What’s New In CoffeeScript 2?

The biggest change in CoffeeScript 2 is that now the CoffeeScript compiler produces modern, ES2015+ JavaScript. A CoffeeScript => becomes an ES =>, a CoffeeScript class becomes an ES class and so on. With the exception of modules (import and export statements) and JSX, all the ES2015+ features that CoffeeScript supports can run natively in Node 7.6+, meaning that Node can run CoffeeScript’s output without any further processing required. You can [run the tests in your browser](http://coffeescript.org/v<%= majorVersion %>/test.html) to see if your browser can do the same; Chrome has supported all features since version 55.

Support for ES2015+ syntax is important to ensure compatibility with frameworks that assume ES2015. Now that CoffeeScript compiles classes to the ES class keyword, it’s possible to extend an ES class; that wasn’t possible in CoffeeScript 1. Parity in how language features work is also important on its own; CoffeeScript “is just JavaScript,” and so things like function parameter default values should behave the same in CoffeeScript as in JavaScript.

Many ES2015+ features have been backported to CoffeeScript 1.11 and 1.12, including modules, for…of, and tagged template literals. Major new features unique to CoffeeScript 2 are support for ES2017’s async functions and for JSX. More details are in the changelog.

There are very few breaking changes from CoffeeScript 1.x to 2; we hope the upgrade process is smooth for most projects.

Why CoffeeScript When There’s ES2015?

CoffeeScript introduced many new features to the JavaScript world, such as => and destructuring and classes. We are happy that ECMA has seen their utility and adopted them into ECMAScript.

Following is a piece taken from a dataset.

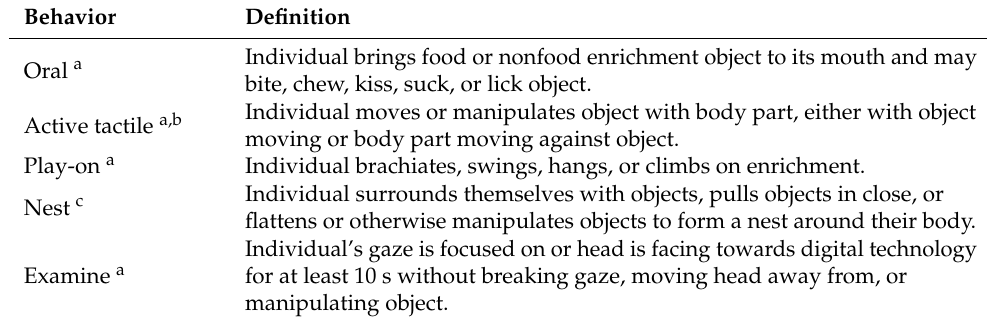
Table 3. Enrichment manipulation behavior ethogram.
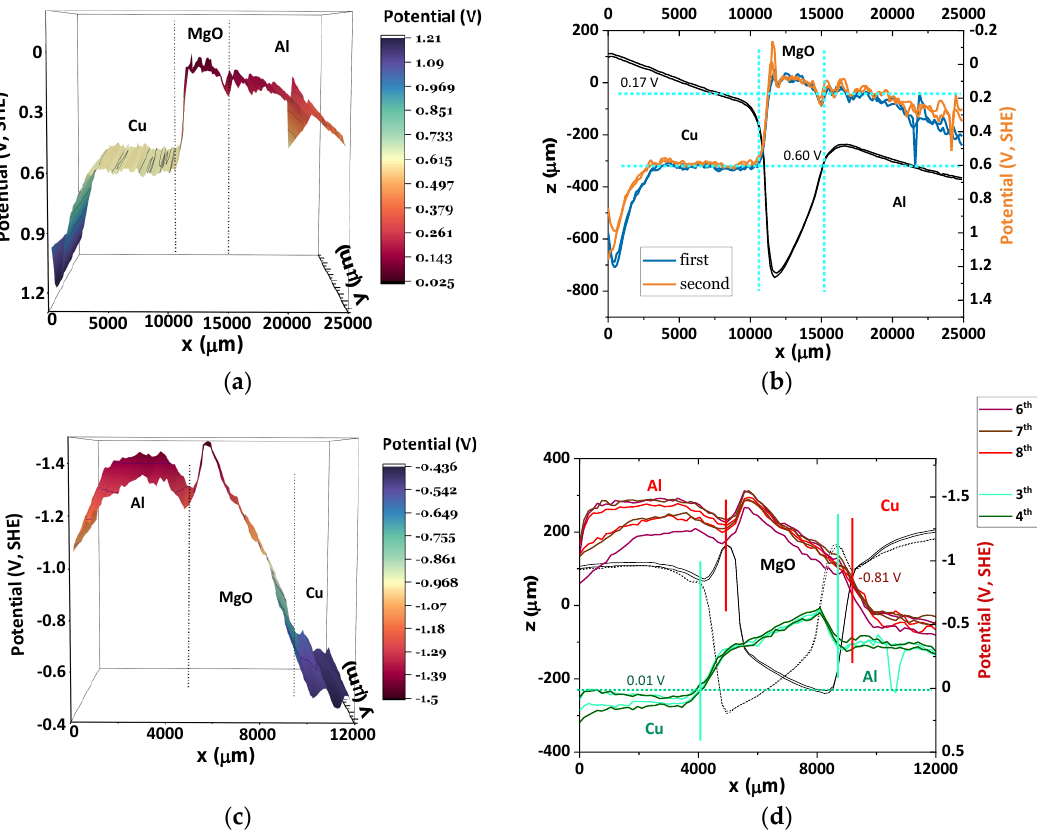
Figure 4. Topography and surface chemical potentials for an Al/MgO/Cu cell show different energies for the equalization of the surface chemical potentials of the heterojunctions Cu/MgO, MgO/Al, and Al/MgO: ( a , b ) extended SKP analyses showing n-type semiconductor band bending denoted by the surface chemical potential of MgO when Cu was connected to the SKP; equalization of Cu/MgO surface chemical potentials with the Al’s is made through a positively polarized spike at the surface of the Al; ( c ) straight band bending denoted by the surface chemical potential of MgO when Al is connected to the SKP mirroring ( a ); ( d ) SKP analyses showing the differences for when the Al or the Cu are connected to the instrument. The electrode that is connected to the SKP is able to achieve similar surface chemical potentials to the absolute chemical potentials widely available in the literature represented by [38]; for example, Al reaches − 1.45 V (SHE) in ( c ) for a tabulated value of − 1.66 V (SHE)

CoffeeScript’s intent, however, was never to be a superset of JavaScript. One of the guiding principles of CoffeeScript has been simplicity: not just removing JavaScript’s “bad parts,” but providing an elegant, concise syntax that eschews unnecessary punctuation whenever possible, to make code easier to read and reason about. This benefit of CoffeeScript remains, even in an ES2015 world.